→ **Extract provided**:
• • •
Investment property recovery gathers momentum

Turnover in market by the end of the year is expected to be in the region of €1.5bn

 

A number of reports out this week suggest the recovery evident in the investment market in the second quarter of 2013 has gathered momentum in the third quarter with year-end turnover forecasted to be around €1.5 billion.

Savills’s latest Investment Market Update reports investment property turnover has now reached €1.09 billion so far in 2013. It said there were 22 investment property sales in the most recent quarter generating turnover of €480 million. This compared to €110 million in Q3, 2012.

Top deals in Q3 included Kennedy Wilson’s acquisition of the so-called Opera Portfolio for €306 million (this included Merchant’s Quay Shopping Centre in Cork, KPMG’s Dublin office on St Stephen’s Green and the Bank of Ireland headquarters on Mespil Road); the sale of New Century House in the IFSC for around €28 million; Irish Life’s purchase of 87-89 Pembroke Road, Ballsbridge, for €15.5 million; and CAPREIT’s acquisition of four Dublin multi-family assets for a combined price of about €43 million.

According to Lisney’s latest Office Market Update, take-up in Q3 was 41,900sq m (451,000sq ft). This was the strongest quarter in 2013 and brings total activity for the year-to-date to 103,200sq m (1.11 million sq ft). With at least 60,000sq m (645,834sq ft) under negotiation, according to Lisney, the uptick in the demand for office space seems set to continue. Lisney’s Paul Hipwell said that at the end of Q3 there was 665,650sq m (7.165 million sq ft) of modern office accommodation available in the Dublin region. “This is marginally lower than the previous quarter and consequently, the vacancy rate fell slightly, to 18.8 per cent.”

Obsolete space
About 84 per cent of this available space is modern grade, while the remainder is obsolete space and in normal market conditions would be demolished and replaced. Over half the available space is within the city region, with the remainder spread across the suburbs.

“Vacancy rates in these regions,” said Mr Hipwell, “range from 16.9 per cent in the city to 18.5 per cent in the south, 19 per cent in the north and 34.7 per cent in the west. In spite of the high vacancy rates there is occupier demand for the better suburban office parks.”

Savills report that Irish and American buyers dominate the investment market, accounting for €350 million (32 per cent) and €485 million (45 per cent) respectively of turnover to date. The majority of demand is for offices – it accounted for 31 per cent of turnover in 2013. Investors are after well located third generation offices and, given the paucity of such schemes in the pipeline, Savills expects prime office rents will increase in the next few years. There is also increasing demand for apartment blocks, with some €225 million of turnover to date this year.

Savills said larger lot sizes attracted institutional and private equity investors. There were six transactions in the €50 million plus category – three by US investors, two by Irish institutional investors and the other by a private Irish investor. Eight investments were completed in the €20-€50 million category while, of the remaining transactions, seven involved lots of between €10-€20 million and 11 deals were for lots of between €5-€10 million.
• • •
→ **Stored data**:
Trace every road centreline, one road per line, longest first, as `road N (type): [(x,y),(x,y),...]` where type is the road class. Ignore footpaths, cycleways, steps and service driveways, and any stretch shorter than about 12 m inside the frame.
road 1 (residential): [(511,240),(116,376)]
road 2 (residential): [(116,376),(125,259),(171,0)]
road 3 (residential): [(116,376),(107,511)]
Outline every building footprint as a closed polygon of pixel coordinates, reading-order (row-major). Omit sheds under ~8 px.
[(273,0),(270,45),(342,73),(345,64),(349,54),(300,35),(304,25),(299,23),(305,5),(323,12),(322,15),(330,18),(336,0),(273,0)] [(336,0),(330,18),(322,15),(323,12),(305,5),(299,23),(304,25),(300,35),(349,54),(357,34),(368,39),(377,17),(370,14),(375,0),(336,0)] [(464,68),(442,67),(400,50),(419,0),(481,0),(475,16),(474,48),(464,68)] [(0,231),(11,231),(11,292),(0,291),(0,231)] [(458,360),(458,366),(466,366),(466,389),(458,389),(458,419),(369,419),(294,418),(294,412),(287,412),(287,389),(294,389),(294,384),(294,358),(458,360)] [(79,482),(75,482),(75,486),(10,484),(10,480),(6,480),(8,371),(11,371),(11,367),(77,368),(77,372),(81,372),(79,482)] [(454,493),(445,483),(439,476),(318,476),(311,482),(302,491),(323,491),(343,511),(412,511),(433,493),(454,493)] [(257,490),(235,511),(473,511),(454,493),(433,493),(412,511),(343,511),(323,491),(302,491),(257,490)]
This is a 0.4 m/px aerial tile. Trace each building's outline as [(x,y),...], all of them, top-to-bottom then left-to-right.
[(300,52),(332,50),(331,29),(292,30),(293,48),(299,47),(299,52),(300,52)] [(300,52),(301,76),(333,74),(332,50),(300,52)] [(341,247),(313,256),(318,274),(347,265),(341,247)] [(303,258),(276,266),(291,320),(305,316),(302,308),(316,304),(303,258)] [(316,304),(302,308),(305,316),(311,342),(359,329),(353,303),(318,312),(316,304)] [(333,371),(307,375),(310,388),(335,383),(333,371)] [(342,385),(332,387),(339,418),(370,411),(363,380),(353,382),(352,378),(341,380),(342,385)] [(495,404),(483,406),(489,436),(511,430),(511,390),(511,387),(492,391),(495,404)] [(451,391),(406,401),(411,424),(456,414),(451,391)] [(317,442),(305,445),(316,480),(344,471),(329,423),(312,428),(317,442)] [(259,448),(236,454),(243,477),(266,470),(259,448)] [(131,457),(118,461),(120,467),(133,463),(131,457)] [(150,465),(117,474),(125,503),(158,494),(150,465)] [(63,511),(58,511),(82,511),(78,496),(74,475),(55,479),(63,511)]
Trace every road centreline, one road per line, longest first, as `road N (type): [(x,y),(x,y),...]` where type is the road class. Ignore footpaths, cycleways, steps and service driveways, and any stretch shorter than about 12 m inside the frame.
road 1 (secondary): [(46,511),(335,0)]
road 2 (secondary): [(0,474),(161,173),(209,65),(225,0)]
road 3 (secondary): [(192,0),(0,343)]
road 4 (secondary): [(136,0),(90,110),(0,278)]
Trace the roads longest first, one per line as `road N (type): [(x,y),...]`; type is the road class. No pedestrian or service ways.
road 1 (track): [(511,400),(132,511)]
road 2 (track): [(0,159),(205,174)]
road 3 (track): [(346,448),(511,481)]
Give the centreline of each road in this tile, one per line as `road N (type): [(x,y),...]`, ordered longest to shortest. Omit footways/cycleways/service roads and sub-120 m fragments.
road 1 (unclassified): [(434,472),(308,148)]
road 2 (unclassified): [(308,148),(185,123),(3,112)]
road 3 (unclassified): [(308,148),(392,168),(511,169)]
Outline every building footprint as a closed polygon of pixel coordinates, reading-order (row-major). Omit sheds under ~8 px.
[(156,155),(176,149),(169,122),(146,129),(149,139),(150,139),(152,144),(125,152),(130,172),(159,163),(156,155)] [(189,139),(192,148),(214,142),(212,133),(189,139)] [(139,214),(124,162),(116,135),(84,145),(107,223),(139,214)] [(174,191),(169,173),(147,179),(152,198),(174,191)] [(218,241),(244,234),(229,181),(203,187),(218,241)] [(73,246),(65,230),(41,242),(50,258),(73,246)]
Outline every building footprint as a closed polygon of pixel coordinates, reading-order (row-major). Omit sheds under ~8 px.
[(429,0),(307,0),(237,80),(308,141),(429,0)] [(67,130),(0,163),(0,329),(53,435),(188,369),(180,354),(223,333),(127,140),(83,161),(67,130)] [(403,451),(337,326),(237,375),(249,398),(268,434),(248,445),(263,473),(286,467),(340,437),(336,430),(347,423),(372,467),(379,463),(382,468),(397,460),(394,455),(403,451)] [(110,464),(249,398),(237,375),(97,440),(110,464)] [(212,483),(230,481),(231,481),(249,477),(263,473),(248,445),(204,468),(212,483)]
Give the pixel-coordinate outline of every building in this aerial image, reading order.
• • •
→ **Work to do**: Reproduce the passage of the article on the investment property recovery starting with "Investment property recovery" and going on through "around €1.5 billion.". The data stands apart from the article on the investment property recovery.

→ **Solution below**:
Investment property recovery gathers momentum

Turnover in market by the end of the year is expected to be in the region of €1.5bn

 

A number of reports out this week suggest the recovery evident in the investment market in the second quarter of 2013 has gathered momentum in the third quarter with year-end turnover forecasted to be around €1.5 billion.